TASK BRIEF ▸ Reproduce, character for character, the text lines from all the rows below, leaving out the pictures.

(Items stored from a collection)
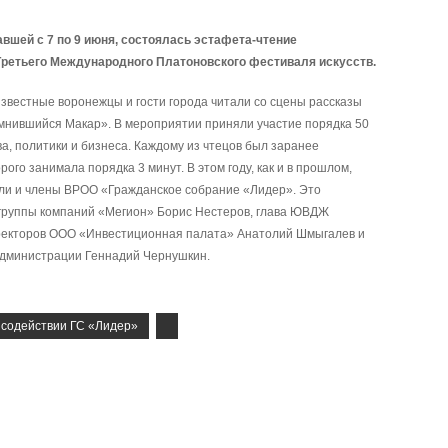
вшей с 7 по 9 июня, состоялась эстафета-чтение
Третьего Международного Платоновского фестиваля искусств.
известные воронежцы и гости города читали со сцены рассказы
омнившийся Макар». В мероприятии приняли участие порядка 50
ва, политики и бизнеса. Каждому из чтецов был заранее
ого занимала порядка 3 минут. В этом году, как и в прошлом,
ли и члены ВРОО «Гражданское собрание «Лидер». Это
 группы компаний «Мегион» Борис Нестеров, глава ЮВДЖ
иректоров ООО «Инвестиционная палата» Анатолий Шмыгалев и
администрации Геннадий Чернушкин.
 содействии ГС «Лидер»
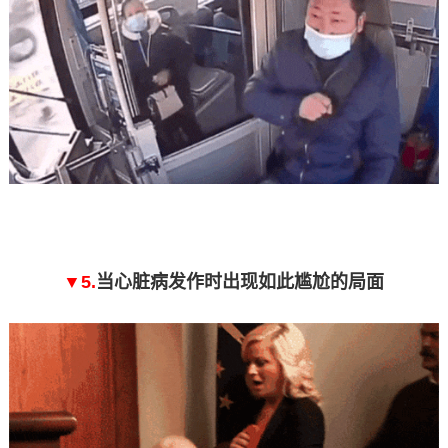
▼5.
当心脏病发作时出现如此尴尬的局面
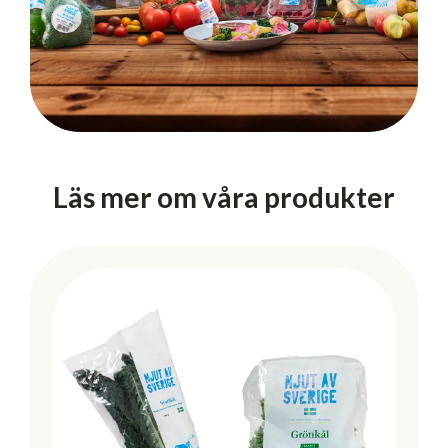
Läs mer om våra produkter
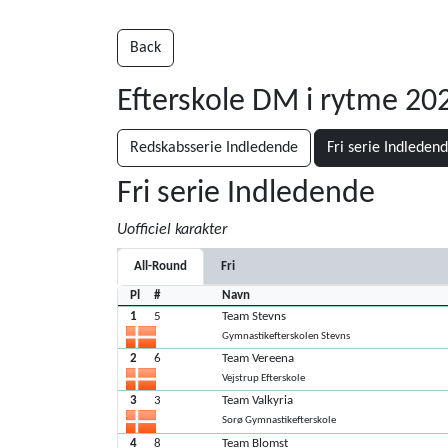
Back
Efterskole DM i rytme 2
Redskabsserie Indledende
Fri serie Indleden
Fri serie Indledende
Uofficiel karakter
All-Round
Fri
Pl
#
Navn
1
5
Team Stevns
Gymnastikefterskolen Stevns
2
6
Team Vereena
Vejstrup Efterskole
3
3
Team Valkyria
Sorø Gymnastikefterskole
4
8
Team Blomst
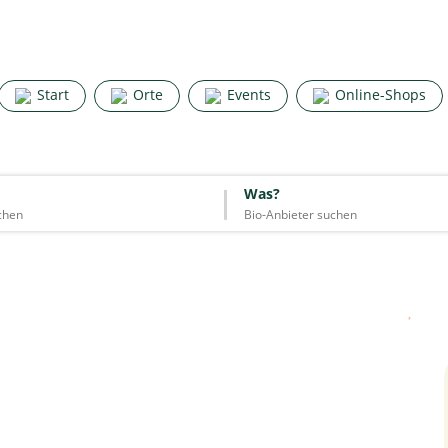
Search for good stuff
Start
Orte
Events
Online-Shops
Start
Orte
Events
Online-Shops
Was?
Was?
Essen & Trinken
Unterkünfte
Mode
Wohnen
Lifestyle
Quelle: Google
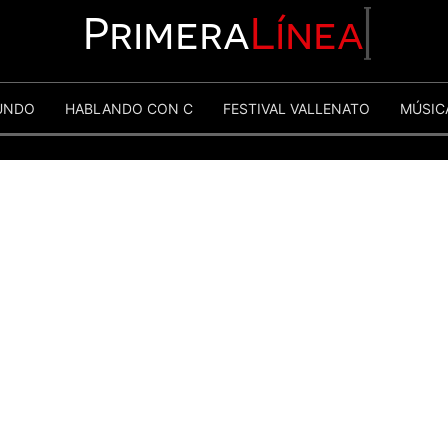
Primera
Línea
UNDO
HABLANDO CON C
FESTIVAL VALLENATO
MÚSIC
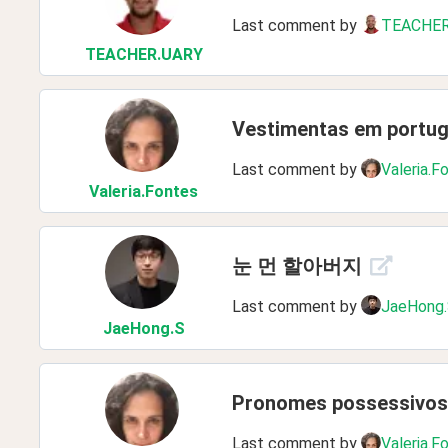
Last comment by
TEACHER
TEACHER
.UARY
Vestimentas em portu
Last comment by
Valeria.F
Valeria
.Fontes
눈 먼 할아버지
Last comment by
JaeHong
JaeHong
.S
Pronomes possessivos
Last comment by
Valeria.F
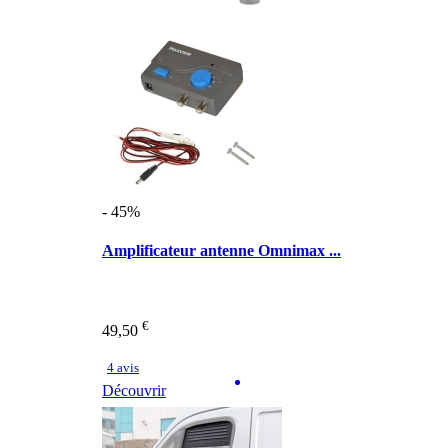
- 45%
Amplificateur antenne Omnimax ...
€
49,50
4 avis
Découvrir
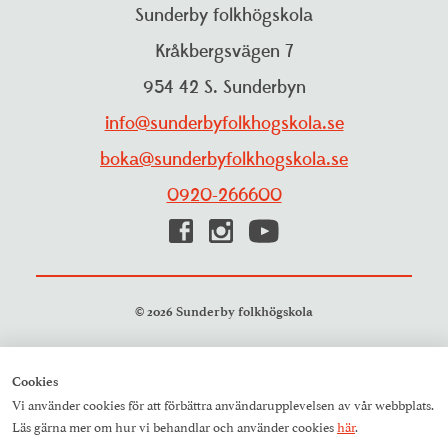
Personuppgiftspolicy
Sunderby folkhögskola
Projekt
Visselblåsarfunktion
Kråkbergsvägen 7
Pressrum
954 42 S. Sunderbyn
Studieinformation
Resurscentrum
info@sunderbyfolkhogskola.se
Träning och aktiviteter
boka@sunderbyfolkhogskola.se
0920-266600
© 2026 Sunderby folkhögskola
Cookies
Vi använder cookies för att förbättra användarupplevelsen av vår webbplats.
Läs gärna mer om hur vi behandlar och använder cookies
här
.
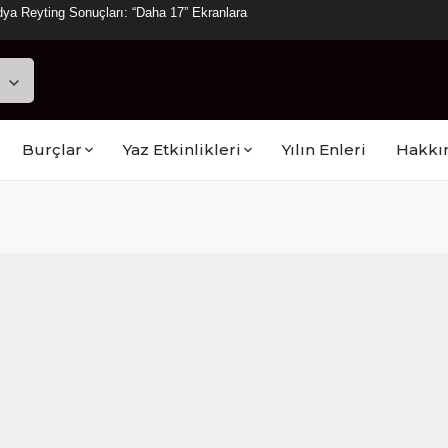
ya Reyting Sonuçları: “Daha 17” Ekranlara
Burçlar
Yaz Etkinlikleri
Yılın Enleri
Hakkı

EXPECTED OUTPUT ▸
вшей с 7 по 9 июня, состоялась эстафета-чтение
Третьего Международного Платоновского фестиваля искусств.
известные воронежцы и гости города читали со сцены рассказы
омнившийся Макар». В мероприятии приняли участие порядка 50
ва, политики и бизнеса. Каждому из чтецов был заранее
ого занимала порядка 3 минут. В этом году, как и в прошлом,
ли и члены ВРОО «Гражданское собрание «Лидер». Это
 группы компаний «Мегион» Борис Нестеров, глава ЮВДЖ
иректоров ООО «Инвестиционная палата» Анатолий Шмыгалев и
администрации Геннадий Чернушкин.
 содействии ГС «Лидер»
▼5.
当心脏病发作时出现如此尴尬的局面
Läs mer om våra produkter
Back
Efterskole DM i rytme 2
Redskabsserie Indledende
Fri serie Indleden
Fri serie Indledende
Uofficiel karakter
All-Round
Fri
Pl
#
Navn
1
5
Team Stevns
Gymnastikefterskolen Stevns
2
6
Team Vereena
Vejstrup Efterskole
3
3
Team Valkyria
Sorø Gymnastikefterskole
4
8
Team Blomst
Search for good stuff
Start
Orte
Events
Online-Shops
Start
Orte
Events
Online-Shops
Was?
Was?
Essen & Trinken
Unterkünfte
Mode
Wohnen
Lifestyle
Quelle: Google
Primera
Línea
UNDO
HABLANDO CON C
FESTIVAL VALLENATO
MÚSIC
Last comment by
TEACHER
TEACHER
.UARY
Vestimentas em portu
Last comment by
Valeria.F
Valeria
.Fontes
눈 먼 할아버지
Last comment by
JaeHong
JaeHong
.S
Pronomes possessivos
Last comment by
Valeria.F
- 45%
Amplificateur antenne Omnimax ...
€
49,50
4 avis
Découvrir
Personuppgiftspolicy
Sunderby folkhögskola
Projekt
Visselblåsarfunktion
Kråkbergsvägen 7
Pressrum
954 42 S. Sunderbyn
Studieinformation
Resurscentrum
info@sunderbyfolkhogskola.se
Träning och aktiviteter
boka@sunderbyfolkhogskola.se
0920-266600
© 2026 Sunderby folkhögskola
Cookies
Vi använder cookies för att förbättra användarupplevelsen av vår webbplats.
Läs gärna mer om hur vi behandlar och använder cookies
här
.
ya Reyting Sonuçları: “Daha 17” Ekranlara
Burçlar
Yaz Etkinlikleri
Yılın Enleri
Hakkı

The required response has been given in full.